Dasar mantan aktivis, pembicaraan akhirnya nyerempet juga ke urusan politik, birokrasi, dan sejenis itu. Tentu isinya kebanyakan adalah kekecewaan. Mulai dari keluhan soal tidak cakapnya petugas, buruknya pelayanan, sampai kecurangan-kecurangan petugas. Setelah lelah mengeluh, Anies Baswedan (waktu itu baru saja dilantik jadi Rektor Universitas Paramadina) berujar, “Kapan ya kita bisa berkumpul, membicarakan Indonesia, yang isinya bukan keluhan.”
Kemarin, untuk pertama kalinya saya bisa merasa lega. Untuk pertama kalinya saya bisa menulis hal yang baik tentang Indonesia, yaitu tentang Reformasi di Kantor Pajak. Maaf, saya bukan tukang memburuk-burukkan bangsa sendiri. Tapi terlalu banyak kejadian yang begitu menyesakkan dada tentang bangsa ini. Pada saat yang sama saya mengalami banyak hal-hal baik, tapi sayangnya itu di negeri orang. Di Jepang, tempat saya pernah bermukim selama hampir 10 tahun. Hal-hal baik yang selama ini saya tulis, apa boleh buat, selalu tentang Jepang.
Tulisan saya tentang Reformasi di Kantor Pajak banyak mendapat tanggapan. Umumnya memberi kesaksian yang sama dengan yang saya tulis. Juga tidak sedikit yang memberi informasi tentang perbaikan di berbagai tempat, seperti pelayanan pembuatan SIM, pembuatan paspor, dan sebagainya. Tentu saja diiringi dengan cerita lama tentang kecurangan dan kebusukan pegawai pemerintah yang masih belum juga mau berubah.
Situasi ini sangat membahagiakan saya.
Seperti saya tulis sebelumnya, apa yang saya dan banyak orang saksikan itu belum menggambarkan reformasi di Kantor Pajak secara keseluruhan. Di tempat-tempat tersembunyi boleh jadi masih banyak yang berbuat nakal. Tapi perubahan ini terjadi di Kantor Pajak. Tempat yang selama ini dikenal sebagai “sarang penyamun” uang negara. Perubahan yang terlihat di sarang penyamun, tentu merupakan sebuah perubahan besar yang patut menjadi perhatian.

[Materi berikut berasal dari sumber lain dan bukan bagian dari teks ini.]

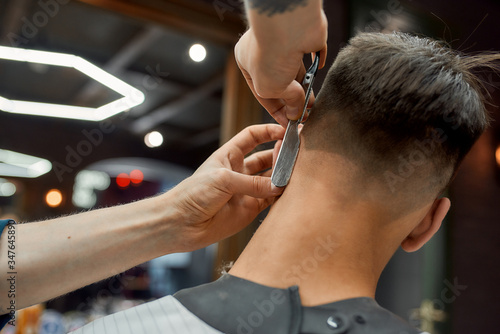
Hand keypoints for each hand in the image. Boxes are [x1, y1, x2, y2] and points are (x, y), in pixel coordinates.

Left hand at [168, 124, 284, 251]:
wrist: (181, 223)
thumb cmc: (193, 194)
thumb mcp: (223, 180)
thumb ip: (252, 182)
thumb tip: (278, 185)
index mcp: (229, 156)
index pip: (252, 137)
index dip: (269, 131)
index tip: (286, 130)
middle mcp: (239, 171)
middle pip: (266, 157)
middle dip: (281, 153)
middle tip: (297, 152)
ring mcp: (246, 190)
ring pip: (272, 178)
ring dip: (283, 174)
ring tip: (296, 171)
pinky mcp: (250, 209)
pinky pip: (271, 199)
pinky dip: (281, 195)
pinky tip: (290, 190)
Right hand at [234, 16, 326, 126]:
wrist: (289, 27)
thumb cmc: (269, 55)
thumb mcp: (270, 89)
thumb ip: (286, 102)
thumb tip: (297, 113)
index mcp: (247, 62)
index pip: (261, 92)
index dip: (276, 110)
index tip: (287, 123)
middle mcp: (266, 51)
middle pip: (280, 83)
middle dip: (292, 101)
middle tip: (303, 115)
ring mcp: (287, 44)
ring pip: (297, 72)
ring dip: (305, 90)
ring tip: (312, 104)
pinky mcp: (306, 39)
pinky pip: (313, 55)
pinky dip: (316, 67)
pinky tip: (318, 78)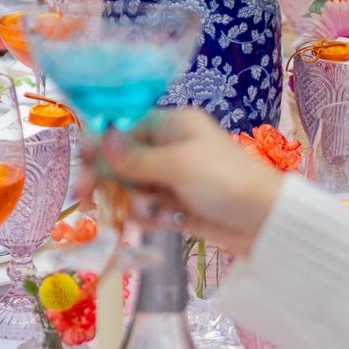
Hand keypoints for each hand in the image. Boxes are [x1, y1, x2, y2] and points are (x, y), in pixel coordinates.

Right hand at [97, 109, 284, 255]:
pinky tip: (160, 222)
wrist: (266, 222)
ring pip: (134, 189)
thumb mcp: (178, 165)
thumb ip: (135, 158)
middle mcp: (173, 149)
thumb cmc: (226, 181)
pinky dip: (149, 217)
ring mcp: (176, 180)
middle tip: (86, 198)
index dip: (102, 146)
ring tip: (148, 212)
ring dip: (133, 202)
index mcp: (174, 126)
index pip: (126, 128)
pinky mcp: (180, 208)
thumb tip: (101, 138)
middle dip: (109, 179)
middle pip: (125, 161)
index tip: (82, 165)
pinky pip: (150, 210)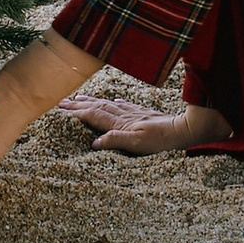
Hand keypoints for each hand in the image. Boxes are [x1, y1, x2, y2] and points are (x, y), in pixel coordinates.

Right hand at [66, 96, 232, 157]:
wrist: (182, 131)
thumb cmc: (160, 141)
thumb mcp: (137, 145)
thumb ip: (115, 141)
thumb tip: (93, 143)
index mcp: (120, 124)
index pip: (93, 116)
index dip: (77, 113)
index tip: (61, 110)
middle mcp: (124, 116)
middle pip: (97, 107)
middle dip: (79, 104)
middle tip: (62, 101)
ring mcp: (134, 113)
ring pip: (108, 104)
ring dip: (92, 101)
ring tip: (80, 98)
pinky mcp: (143, 114)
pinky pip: (124, 105)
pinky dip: (115, 102)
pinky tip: (114, 100)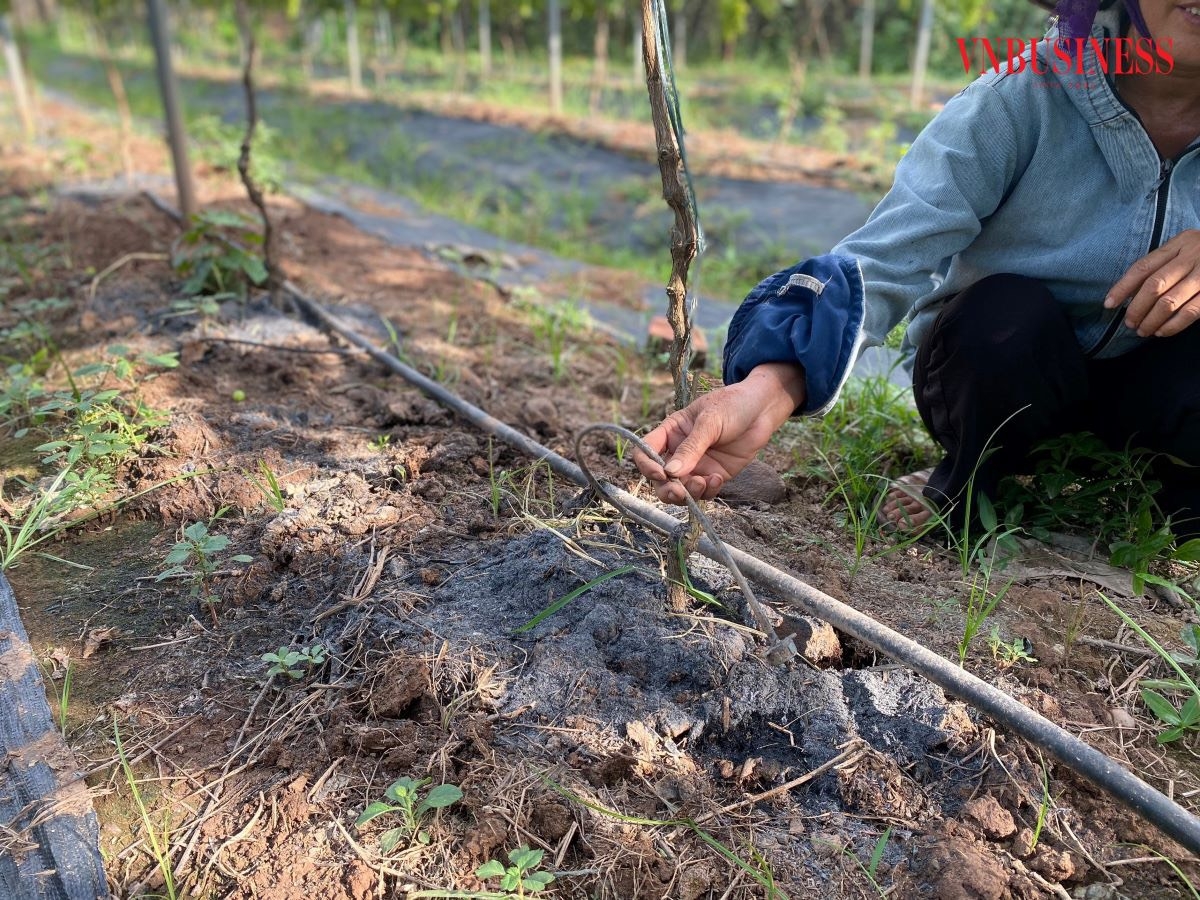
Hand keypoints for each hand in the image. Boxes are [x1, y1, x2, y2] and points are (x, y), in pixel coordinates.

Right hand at [633, 363, 805, 503]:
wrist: (763, 409)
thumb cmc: (732, 405)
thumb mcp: (710, 421)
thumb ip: (691, 447)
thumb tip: (670, 473)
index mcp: (670, 433)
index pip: (645, 452)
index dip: (647, 465)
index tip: (661, 474)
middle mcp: (679, 452)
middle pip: (660, 479)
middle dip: (667, 489)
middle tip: (680, 493)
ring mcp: (697, 466)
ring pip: (681, 490)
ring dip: (688, 493)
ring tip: (704, 483)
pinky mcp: (715, 475)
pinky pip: (704, 491)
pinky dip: (708, 491)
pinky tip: (718, 478)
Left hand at [1107, 229, 1199, 337]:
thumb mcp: (1187, 248)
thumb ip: (1163, 264)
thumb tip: (1128, 293)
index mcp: (1180, 242)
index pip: (1143, 267)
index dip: (1122, 287)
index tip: (1108, 304)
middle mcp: (1193, 254)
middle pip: (1154, 285)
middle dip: (1136, 308)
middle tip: (1129, 323)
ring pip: (1170, 301)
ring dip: (1151, 320)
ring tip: (1142, 330)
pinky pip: (1191, 312)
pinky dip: (1172, 325)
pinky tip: (1162, 332)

Itu baru di Kantor Pajak. Pada saat yang sama kita menyaksikan masih banyak tempat yang masih belum juga mau berubah. Di Kejaksaan misalnya. Meski KPK sudah menangkap jaksa-jaksa nakal, dan kasusnya menjadi sorotan luas, tetap saja belum tampak geliat perubahan berarti di Kejaksaan. Demikian pula di Kepolisian.
Lebih dari itu, reformasi kita tidak hanya menyangkut birokrasi. Tapi juga peri laku keseharian kita. Cara kita berlalu lintas, menggunakan tempat umum, menjaga kebersihan, menjaga ketertiban, semua masih jauh dari baik. Juga cara kita dalam melihat perbedaan. Ini semua perlu diubah.
Banyak hal yang masih harus diubah. Saya mungkin harus kembali menulis tentang yang buruk-buruk. Obrolan dengan teman-teman mungkin masih akan berisi keluhan. Tapi setidaknya sesekali kita bisa membicarakan Indonesia dengan bangga, tanpa mengeluh.